RRSwindle.jpg Occasionally my rural postie (hi Jenny!) brings me something more interesting than bills. Last week, I received a package from Sky TV. Packed in a brown paper bag that looks remarkably like an airline sick bag, sealed with a “Warning: content may offend” sticker, was a DVD copy of The Great Global Warming Swindle, the sceptic “documentary” that caused a furore* when first shown on Channel 4 in the UK last year, and which Prime plan to show here in the next few weeks. Full marks for creative PR, but a definite fail for factual inaccuracies in the promotional leaflet they sent out (copy here). Apparently “the theory that man-made emissions of CO2 have a discernable (sic) effect on climate lacks robust scientific evidence”, “there’s overwhelming evidence indicating that it’s solar activity that determines temperature”, and “everything you’ve ever been told about Global Warming is probably untrue”. Sorry Prime, none of those statements are true, and the Advertising Standards Authority might have a thing or two to say about that…

The Great Global Warming Swindle is not a documentary, it’s a one-sided piece of propaganda made on behalf of climate sceptics that alleges that the world’s climate scientists are lying about global warming. It contains glaring inaccuracies, distortions of fact, and misrepresentations of the real state of climate science (and yes, I have watched it). It’s been the subject of 250 complaints in the UK (a ruling is expected from OFCOM, the UK broadcasting standards body, any day now), and the version being shown here still contains factual errors and distortions that were drawn to the film-maker’s attention at the time TGGWS was shown in Australia (July last year). It’s worth taking a moment to watch ABC’s science correspondent Tony Jones’ interview with Martin Durkin, the film’s producer (here and here). Neither of the two graphs Jones mentions have been corrected in the version Prime apparently plans to show in NZ. Nor have any of the serious scientific errors pointed out by Aussie scientists last year (Jones, D., Watkins, A., Braganza, K., and Coughlan, M. (2007), “The Great Global Warming Swindle”: a critique. Bull. Aust. Meteor. Ocean. Soc., 20(3) 63-72 – available as html, or PDF), or summarised nicely by Bob Ward at Climate of Denial. The Australian Science Media Centre also has a good resource page on the film. It remains a fundamentally flawed work that fails to meet any reasonable standard of accuracy.

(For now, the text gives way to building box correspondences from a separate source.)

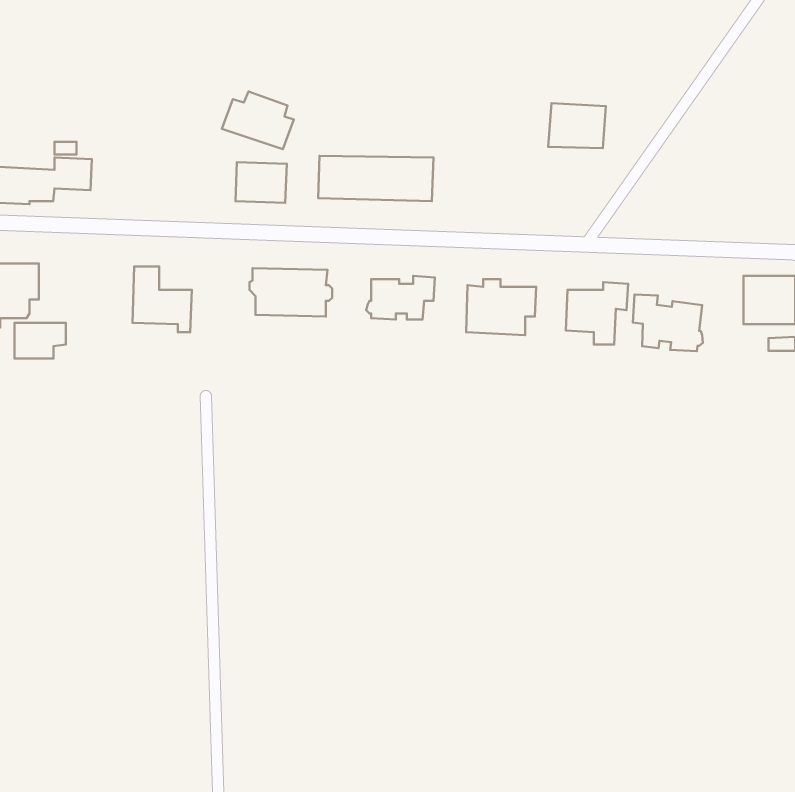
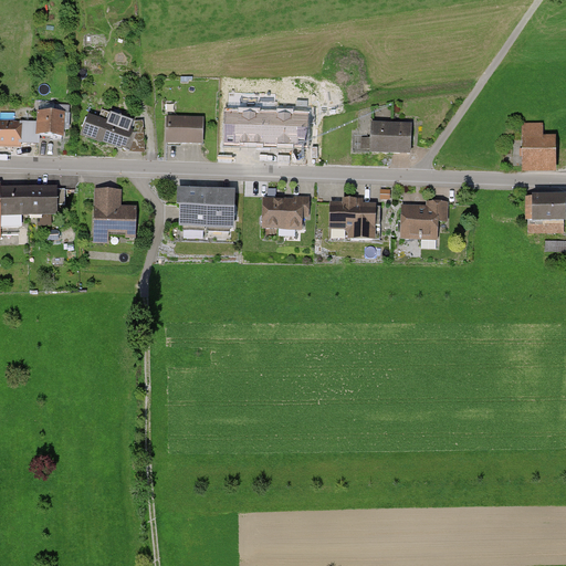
building: [222,91,294,149] -> [83,108,134,149]
building: [548,103,606,148] -> [371,120,412,153]
building: none -> [523,123,554,163]
building: [633,294,703,351] -> none
building: [15,323,66,359] -> [28,187,64,212]

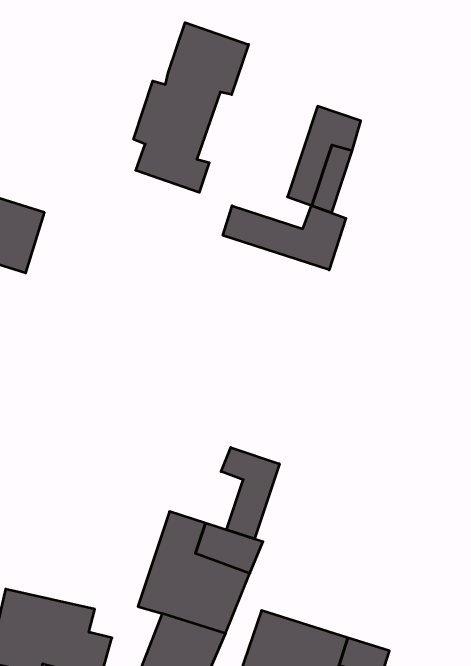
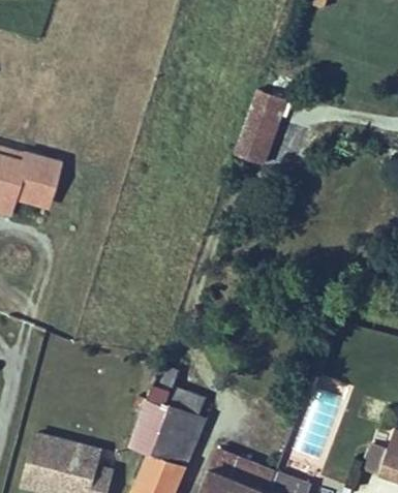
building: [134,23,249,192] -> none
building: [223,205,346,270] -> none
building: [221,447,279,539] -> none

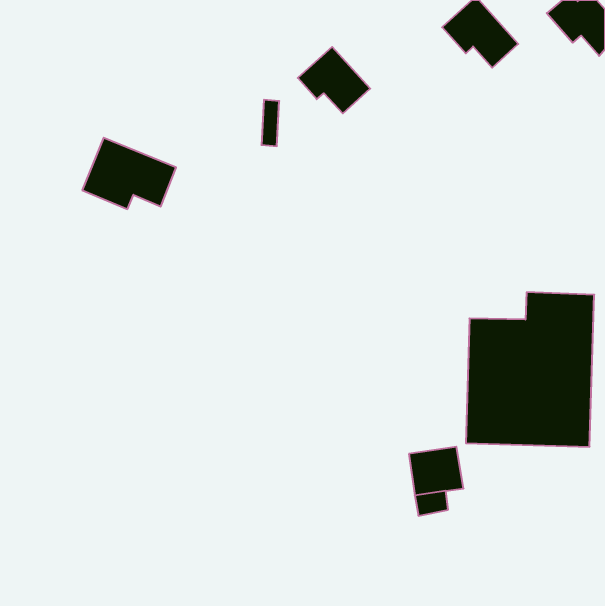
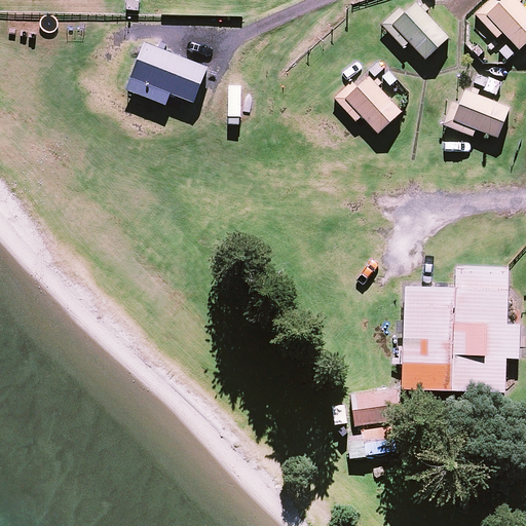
building: [298,47,370,113] -> [339,75,402,133]
building: none -> [441,89,509,137]
building: [82,138,176,209] -> [126,46,208,108]

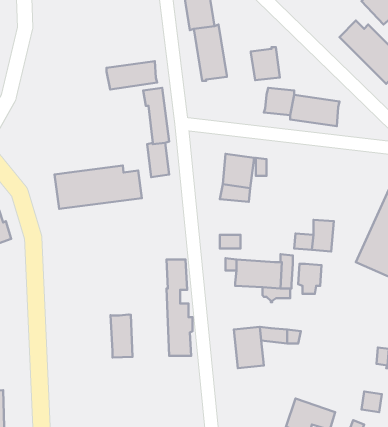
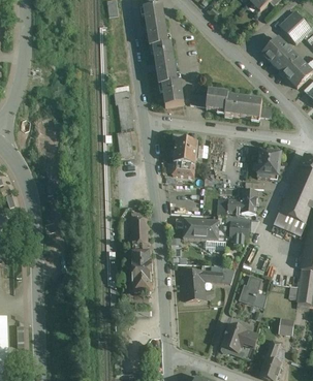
building: [251,47,280,80] -> [161,80,183,104]
building: [106,61,157,89] -> none
building: [55,166,142,209] -> none
building: none -> [257,149,280,178]
building: [111,315,133,357] -> none
building: none -> [240,275,265,306]

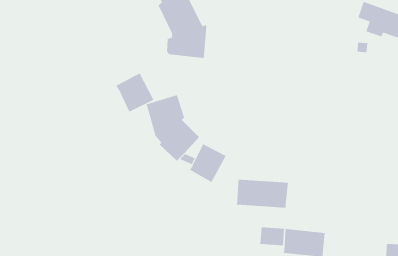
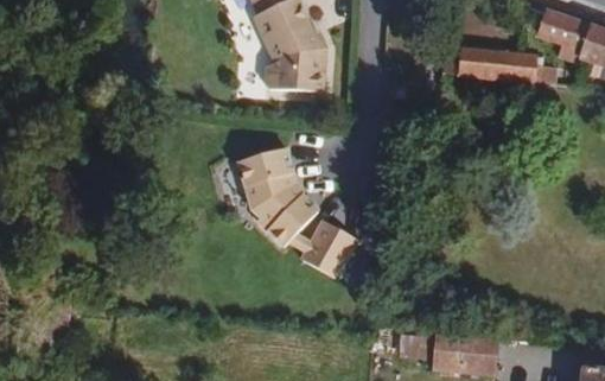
building: none -> [441,38,540,83]
building: [116,72,154,112] -> none
building: [236,179,289,208] -> none

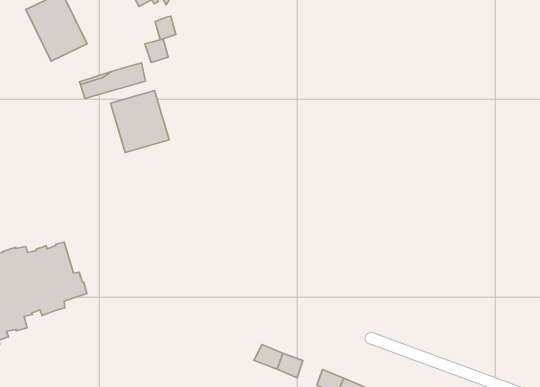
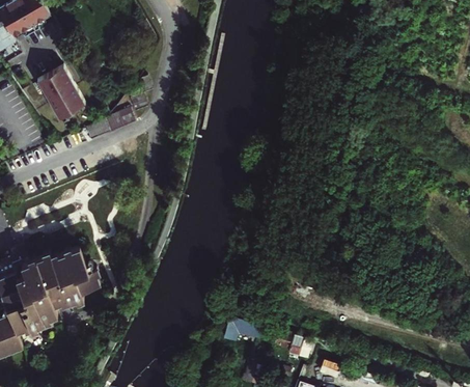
building: [111,90,169,152] -> none

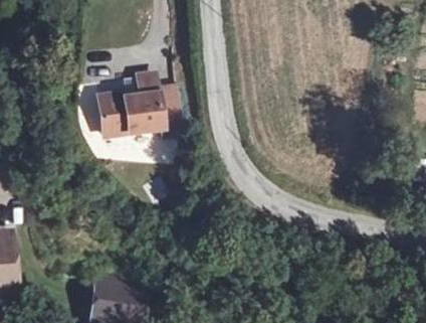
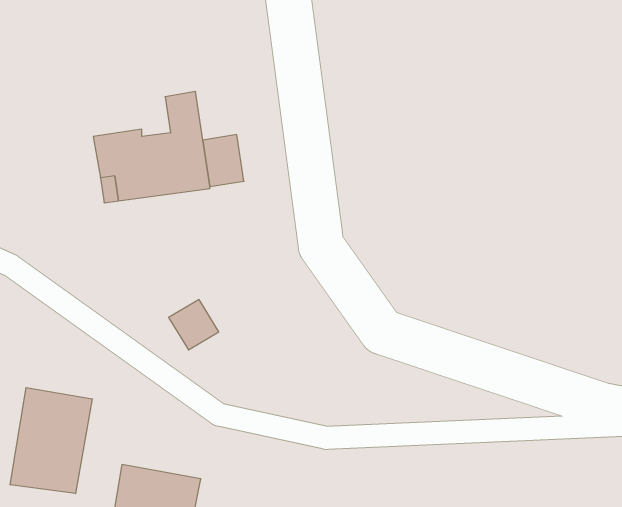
building: none -> [10,388,92,494]

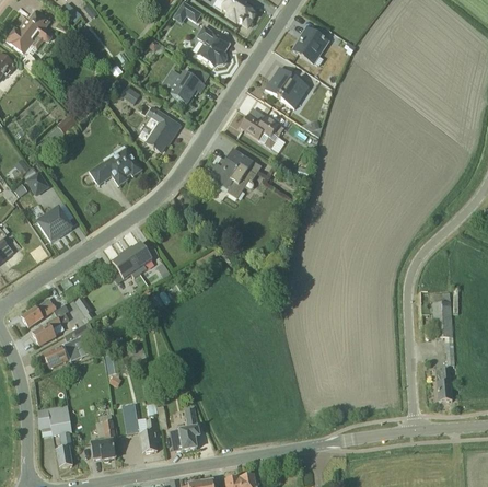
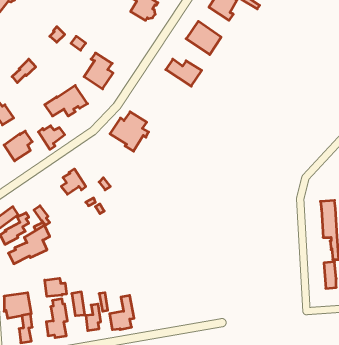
building: [161,69,206,103] -> none
building: [208,148,256,197] -> [110,112,149,151]
building: [126,242,159,271] -> [38,126,65,149]
building: none -> [45,278,66,296]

Prime are clearly hoping to stir up a bit of controversy and boost their audience. They plan to show a “debate” following the screening, pitting cranks against scientists. By doing that they’re playing straight out of the sceptic playbook. They’re “teaching the debate”, when the debate has long since moved on to more interesting and relevant stuff. And they’re poisoning the well of public debate by showing material that’s been repeatedly demonstrated to be wrong. Prime should insist that Durkin corrects all the errors before the film is shown here, and identify it clearly as one man’s opinion, not a factual documentary. To provide some semblance of balance, they should drop the idea of a debate and replace it with a counterpoint from NZ’s climate scientists.

Freedom of speech should not extend to freedom to lie. The climate cranks want to make a political argument about climate policy – do nothing, or not very much, and then only slowly – but that is a political not a scientific argument. I’m happy to defend their right to hold their political opinions, but making up evidence in support of their arguments is simply wrong.

* Good summary of the row, and comprehensive links, at medialens.